(Records from a data collection)
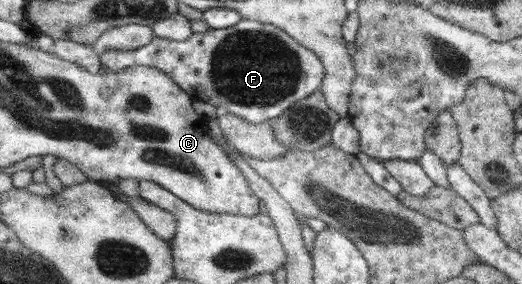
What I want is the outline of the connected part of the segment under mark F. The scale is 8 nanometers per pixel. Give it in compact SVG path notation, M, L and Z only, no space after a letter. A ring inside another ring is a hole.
M246 19L227 29L193 33L184 41L154 36L148 45L133 50L104 50L99 59L110 72L135 65L154 66L168 74L193 101L206 101L255 124L282 115L296 101L320 90L325 75L318 56L290 35L272 25Z

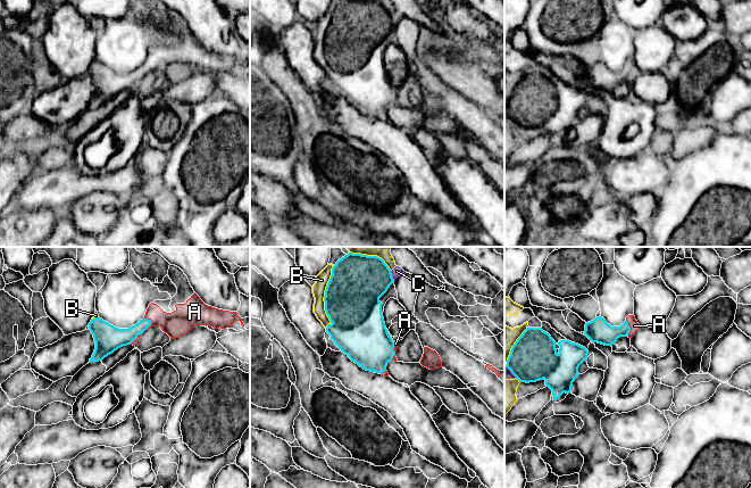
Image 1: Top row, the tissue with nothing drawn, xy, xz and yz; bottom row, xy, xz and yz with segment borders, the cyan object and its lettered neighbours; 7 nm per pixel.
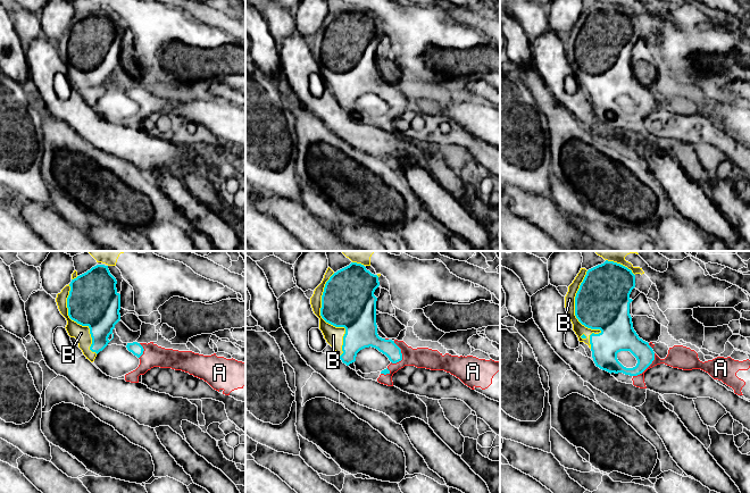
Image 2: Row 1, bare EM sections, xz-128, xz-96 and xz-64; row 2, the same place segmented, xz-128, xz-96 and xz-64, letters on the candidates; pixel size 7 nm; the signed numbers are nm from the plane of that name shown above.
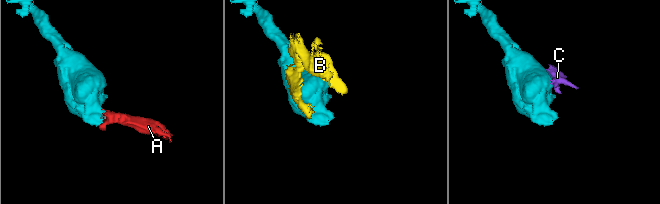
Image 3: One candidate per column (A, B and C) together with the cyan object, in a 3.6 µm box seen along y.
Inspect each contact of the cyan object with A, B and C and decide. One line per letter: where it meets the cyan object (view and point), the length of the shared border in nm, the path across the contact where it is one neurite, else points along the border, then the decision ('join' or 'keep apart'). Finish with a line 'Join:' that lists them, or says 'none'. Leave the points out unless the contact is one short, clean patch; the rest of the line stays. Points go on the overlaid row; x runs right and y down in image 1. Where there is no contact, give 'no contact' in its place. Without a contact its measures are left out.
A: meets cyan in xy at (151, 321); contact 90 nm long; runs through xy (121, 337), (131, 336), (151, 321), (180, 322); join
B: meets cyan in xz at (324, 297); contact 460 nm long; keep apart
C: meets cyan in xz at (391, 275); contact 80 nm long; border along xz (390, 271), (393, 280); keep apart
Join: A

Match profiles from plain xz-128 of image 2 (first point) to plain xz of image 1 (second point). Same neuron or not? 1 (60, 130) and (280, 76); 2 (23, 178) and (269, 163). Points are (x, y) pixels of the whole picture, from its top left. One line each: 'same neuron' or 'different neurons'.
1: same neuron
2: same neuron

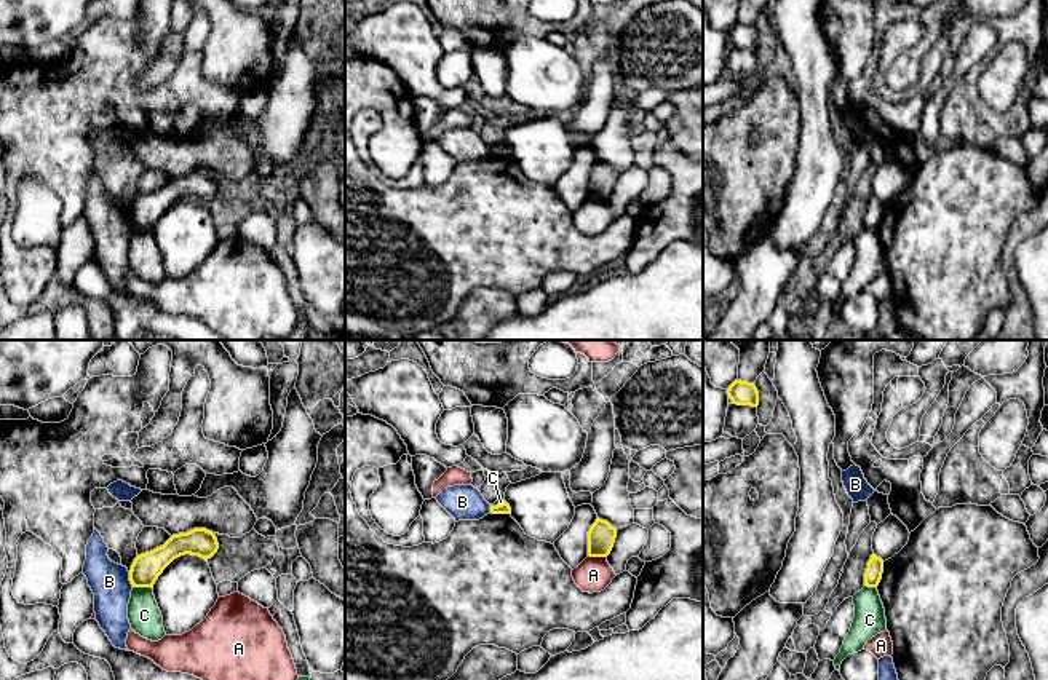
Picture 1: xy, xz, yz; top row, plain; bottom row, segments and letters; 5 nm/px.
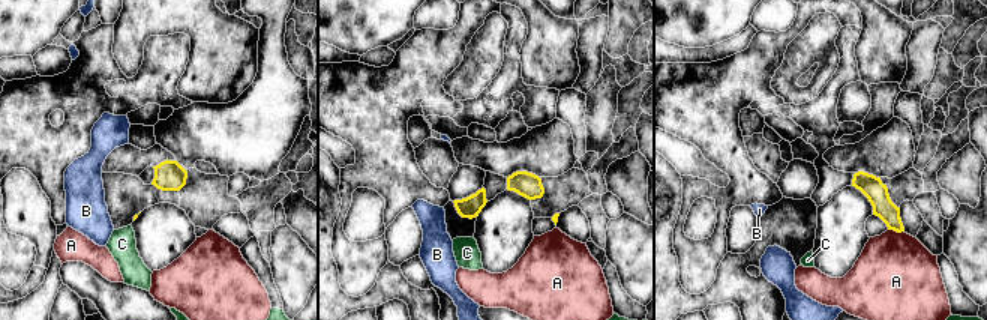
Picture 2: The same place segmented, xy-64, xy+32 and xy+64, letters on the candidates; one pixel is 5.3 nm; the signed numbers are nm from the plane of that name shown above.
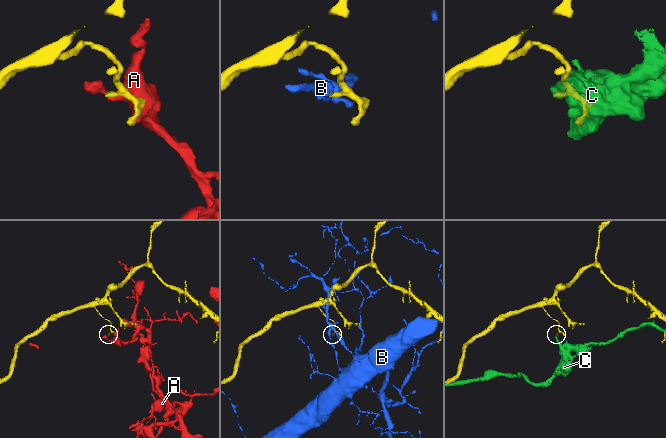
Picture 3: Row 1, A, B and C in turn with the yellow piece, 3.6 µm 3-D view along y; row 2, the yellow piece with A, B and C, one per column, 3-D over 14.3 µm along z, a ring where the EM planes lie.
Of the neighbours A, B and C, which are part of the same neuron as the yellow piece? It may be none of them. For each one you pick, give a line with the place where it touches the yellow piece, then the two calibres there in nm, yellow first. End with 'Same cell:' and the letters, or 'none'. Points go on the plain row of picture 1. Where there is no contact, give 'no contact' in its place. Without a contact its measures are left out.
Same cell: none

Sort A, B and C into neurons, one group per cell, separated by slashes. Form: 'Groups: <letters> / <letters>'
Groups: A / B / C

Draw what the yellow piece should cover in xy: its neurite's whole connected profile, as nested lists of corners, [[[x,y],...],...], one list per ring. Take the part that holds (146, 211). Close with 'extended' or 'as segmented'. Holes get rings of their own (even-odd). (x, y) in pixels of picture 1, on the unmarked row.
[[[193,171],[187,176],[173,177],[163,188],[134,201],[129,223],[133,230],[153,230],[158,219],[174,201],[190,196],[208,203],[217,192],[216,177],[206,171]]]; as segmented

### [WHAT NEEDS TO BE DONE]
Return each line of the entries that holds the string "column".

### [EXERCISE RESPONSE]
Image 3: One candidate per column (A, B and C) together with the cyan object, in a 3.6 µm box seen along y.
Picture 3: Row 1, A, B and C in turn with the yellow piece, 3.6 µm 3-D view along y; row 2, the yellow piece with A, B and C, one per column, 3-D over 14.3 µm along z, a ring where the EM planes lie.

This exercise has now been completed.